(Available data)

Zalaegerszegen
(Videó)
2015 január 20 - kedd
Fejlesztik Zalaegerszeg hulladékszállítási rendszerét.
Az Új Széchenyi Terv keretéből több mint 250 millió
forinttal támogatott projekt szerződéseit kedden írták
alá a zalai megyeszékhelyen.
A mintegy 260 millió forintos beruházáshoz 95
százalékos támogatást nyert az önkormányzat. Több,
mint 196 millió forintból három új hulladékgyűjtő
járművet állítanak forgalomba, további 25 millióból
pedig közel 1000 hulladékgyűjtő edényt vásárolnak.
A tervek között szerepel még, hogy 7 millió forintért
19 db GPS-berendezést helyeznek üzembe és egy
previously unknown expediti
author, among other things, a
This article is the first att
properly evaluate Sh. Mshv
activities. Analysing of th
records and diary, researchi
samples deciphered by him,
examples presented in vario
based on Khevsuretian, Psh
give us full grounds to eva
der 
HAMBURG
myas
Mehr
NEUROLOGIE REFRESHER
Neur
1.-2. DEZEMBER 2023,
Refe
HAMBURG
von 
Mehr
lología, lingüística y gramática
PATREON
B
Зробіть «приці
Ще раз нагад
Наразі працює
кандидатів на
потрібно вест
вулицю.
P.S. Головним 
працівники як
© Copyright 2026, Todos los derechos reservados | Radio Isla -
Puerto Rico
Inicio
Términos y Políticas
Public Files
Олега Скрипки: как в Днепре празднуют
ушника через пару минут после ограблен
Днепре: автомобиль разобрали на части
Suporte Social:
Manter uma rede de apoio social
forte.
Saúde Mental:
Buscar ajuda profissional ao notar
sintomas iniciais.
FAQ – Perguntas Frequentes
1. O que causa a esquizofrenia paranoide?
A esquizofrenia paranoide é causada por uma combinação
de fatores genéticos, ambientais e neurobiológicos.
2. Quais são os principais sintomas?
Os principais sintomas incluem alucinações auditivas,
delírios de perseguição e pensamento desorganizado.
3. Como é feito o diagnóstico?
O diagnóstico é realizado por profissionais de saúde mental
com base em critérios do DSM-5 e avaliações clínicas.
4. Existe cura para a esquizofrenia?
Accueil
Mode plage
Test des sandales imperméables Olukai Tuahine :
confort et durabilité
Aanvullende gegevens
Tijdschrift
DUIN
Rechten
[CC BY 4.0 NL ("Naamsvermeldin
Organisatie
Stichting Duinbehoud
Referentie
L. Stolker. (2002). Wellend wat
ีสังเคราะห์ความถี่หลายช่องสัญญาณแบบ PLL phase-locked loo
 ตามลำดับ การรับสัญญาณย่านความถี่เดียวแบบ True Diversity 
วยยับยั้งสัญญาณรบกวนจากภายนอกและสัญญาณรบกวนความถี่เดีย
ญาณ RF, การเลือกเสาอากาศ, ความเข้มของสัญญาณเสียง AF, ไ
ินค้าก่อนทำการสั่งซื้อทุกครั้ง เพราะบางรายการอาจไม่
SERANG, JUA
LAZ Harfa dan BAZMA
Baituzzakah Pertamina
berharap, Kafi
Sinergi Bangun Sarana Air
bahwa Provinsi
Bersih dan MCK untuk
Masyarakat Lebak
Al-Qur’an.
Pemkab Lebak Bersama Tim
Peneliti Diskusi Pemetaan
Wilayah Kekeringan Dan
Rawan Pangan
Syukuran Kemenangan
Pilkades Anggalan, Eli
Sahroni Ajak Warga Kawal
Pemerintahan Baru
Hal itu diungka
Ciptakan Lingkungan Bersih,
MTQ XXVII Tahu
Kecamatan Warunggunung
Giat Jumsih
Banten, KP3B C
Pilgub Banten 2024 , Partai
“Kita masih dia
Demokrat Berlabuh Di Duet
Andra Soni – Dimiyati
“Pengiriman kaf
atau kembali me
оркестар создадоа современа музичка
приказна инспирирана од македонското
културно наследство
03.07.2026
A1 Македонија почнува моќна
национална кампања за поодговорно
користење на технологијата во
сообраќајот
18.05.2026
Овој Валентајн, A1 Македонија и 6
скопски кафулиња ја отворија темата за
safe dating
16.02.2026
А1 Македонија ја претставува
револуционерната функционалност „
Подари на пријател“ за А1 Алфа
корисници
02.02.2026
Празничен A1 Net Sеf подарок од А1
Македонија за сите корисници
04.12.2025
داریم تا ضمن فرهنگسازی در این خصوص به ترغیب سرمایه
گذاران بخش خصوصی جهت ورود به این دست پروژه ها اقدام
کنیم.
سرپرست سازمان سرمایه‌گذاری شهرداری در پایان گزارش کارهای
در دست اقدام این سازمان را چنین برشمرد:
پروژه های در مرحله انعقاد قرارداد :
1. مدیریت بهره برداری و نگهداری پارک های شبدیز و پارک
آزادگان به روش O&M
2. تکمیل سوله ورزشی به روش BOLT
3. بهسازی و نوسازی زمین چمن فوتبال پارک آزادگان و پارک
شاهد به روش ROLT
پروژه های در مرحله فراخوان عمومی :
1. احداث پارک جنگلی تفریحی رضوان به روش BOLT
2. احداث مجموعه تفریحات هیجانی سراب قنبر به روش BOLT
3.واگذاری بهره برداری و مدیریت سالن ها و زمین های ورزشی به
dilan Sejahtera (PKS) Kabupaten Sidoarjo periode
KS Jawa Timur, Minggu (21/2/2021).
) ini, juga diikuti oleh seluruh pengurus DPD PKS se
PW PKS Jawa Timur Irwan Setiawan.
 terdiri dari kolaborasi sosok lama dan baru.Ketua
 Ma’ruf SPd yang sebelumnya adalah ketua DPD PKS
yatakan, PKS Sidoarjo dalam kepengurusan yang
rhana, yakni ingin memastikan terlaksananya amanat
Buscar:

(End Available data)

- _Work to be completed_:
Copy out the text of every item above line for line, keeping each character, break, and fragment unchanged.

- _Result of this exercise_:
Zalaegerszegen
(Videó)
2015 január 20 - kedd
Fejlesztik Zalaegerszeg hulladékszállítási rendszerét.
Az Új Széchenyi Terv keretéből több mint 250 millió
forinttal támogatott projekt szerződéseit kedden írták
alá a zalai megyeszékhelyen.
A mintegy 260 millió forintos beruházáshoz 95
százalékos támogatást nyert az önkormányzat. Több,
mint 196 millió forintból három új hulladékgyűjtő
járművet állítanak forgalomba, további 25 millióból
pedig közel 1000 hulladékgyűjtő edényt vásárolnak.
A tervek között szerepel még, hogy 7 millió forintért
19 db GPS-berendezést helyeznek üzembe és egy
previously unknown expediti
author, among other things, a
This article is the first att
properly evaluate Sh. Mshv
activities. Analysing of th
records and diary, researchi
samples deciphered by him,
examples presented in vario
based on Khevsuretian, Psh
give us full grounds to eva
der 
HAMBURG
myas
Mehr
NEUROLOGIE REFRESHER
Neur
1.-2. DEZEMBER 2023,
Refe
HAMBURG
von 
Mehr
lología, lingüística y gramática
PATREON
B
Зробіть «приці
Ще раз нагад
Наразі працює
кандидатів на
потрібно вест
вулицю.
P.S. Головним 
працівники як
© Copyright 2026, Todos los derechos reservados | Radio Isla -
Puerto Rico
Inicio
Términos y Políticas
Public Files
Олега Скрипки: как в Днепре празднуют
ушника через пару минут после ограблен
Днепре: автомобиль разобрали на части
Suporte Social:
Manter uma rede de apoio social
forte.
Saúde Mental:
Buscar ajuda profissional ao notar
sintomas iniciais.
FAQ – Perguntas Frequentes
1. O que causa a esquizofrenia paranoide?
A esquizofrenia paranoide é causada por uma combinação
de fatores genéticos, ambientais e neurobiológicos.
2. Quais são os principais sintomas?
Os principais sintomas incluem alucinações auditivas,
delírios de perseguição e pensamento desorganizado.
3. Como é feito o diagnóstico?
O diagnóstico é realizado por profissionais de saúde mental
com base em critérios do DSM-5 e avaliações clínicas.
4. Existe cura para a esquizofrenia?
Accueil
Mode plage
Test des sandales imperméables Olukai Tuahine :
confort et durabilité
Aanvullende gegevens
Tijdschrift
DUIN
Rechten
[CC BY 4.0 NL ("Naamsvermeldin
Organisatie
Stichting Duinbehoud
Referentie
L. Stolker. (2002). Wellend wat
ีสังเคราะห์ความถี่หลายช่องสัญญาณแบบ PLL phase-locked loo
 ตามลำดับ การรับสัญญาณย่านความถี่เดียวแบบ True Diversity 
วยยับยั้งสัญญาณรบกวนจากภายนอกและสัญญาณรบกวนความถี่เดีย
ญาณ RF, การเลือกเสาอากาศ, ความเข้มของสัญญาณเสียง AF, ไ
ินค้าก่อนทำการสั่งซื้อทุกครั้ง เพราะบางรายการอาจไม่
SERANG, JUA
LAZ Harfa dan BAZMA
Baituzzakah Pertamina
berharap, Kafi
Sinergi Bangun Sarana Air
bahwa Provinsi
Bersih dan MCK untuk
Masyarakat Lebak
Al-Qur’an.
Pemkab Lebak Bersama Tim
Peneliti Diskusi Pemetaan
Wilayah Kekeringan Dan
Rawan Pangan
Syukuran Kemenangan
Pilkades Anggalan, Eli
Sahroni Ajak Warga Kawal
Pemerintahan Baru
Hal itu diungka
Ciptakan Lingkungan Bersih,
MTQ XXVII Tahu
Kecamatan Warunggunung
Giat Jumsih
Banten, KP3B C
Pilgub Banten 2024 , Partai
“Kita masih dia
Demokrat Berlabuh Di Duet
Andra Soni – Dimiyati
“Pengiriman kaf
atau kembali me
оркестар создадоа современа музичка
приказна инспирирана од македонското
културно наследство
03.07.2026
A1 Македонија почнува моќна
национална кампања за поодговорно
користење на технологијата во
сообраќајот
18.05.2026
Овој Валентајн, A1 Македонија и 6
скопски кафулиња ја отворија темата за
safe dating
16.02.2026
А1 Македонија ја претставува
револуционерната функционалност „
Подари на пријател“ за А1 Алфа
корисници
02.02.2026
Празничен A1 Net Sеf подарок од А1
Македонија за сите корисници
04.12.2025
داریم تا ضمن فرهنگسازی در این خصوص به ترغیب سرمایه
گذاران بخش خصوصی جهت ورود به این دست پروژه ها اقدام
کنیم.
سرپرست سازمان سرمایه‌گذاری شهرداری در پایان گزارش کارهای
در دست اقدام این سازمان را چنین برشمرد:
پروژه های در مرحله انعقاد قرارداد :
1. مدیریت بهره برداری و نگهداری پارک های شبدیز و پارک
آزادگان به روش O&M
2. تکمیل سوله ورزشی به روش BOLT
3. بهسازی و نوسازی زمین چمن فوتبال پارک آزادگان و پارک
شاهد به روش ROLT
پروژه های در مرحله فراخوان عمومی :
1. احداث پارک جنگلی تفریحی رضوان به روش BOLT
2. احداث مجموعه تفریحات هیجانی سراب قنبر به روش BOLT
3.واگذاری بهره برداری و مدیریت سالن ها و زمین های ورزشی به
dilan Sejahtera (PKS) Kabupaten Sidoarjo periode
KS Jawa Timur, Minggu (21/2/2021).
) ini, juga diikuti oleh seluruh pengurus DPD PKS se
PW PKS Jawa Timur Irwan Setiawan.
 terdiri dari kolaborasi sosok lama dan baru.Ketua
 Ma’ruf SPd yang sebelumnya adalah ketua DPD PKS
yatakan, PKS Sidoarjo dalam kepengurusan yang
rhana, yakni ingin memastikan terlaksananya amanat
Buscar:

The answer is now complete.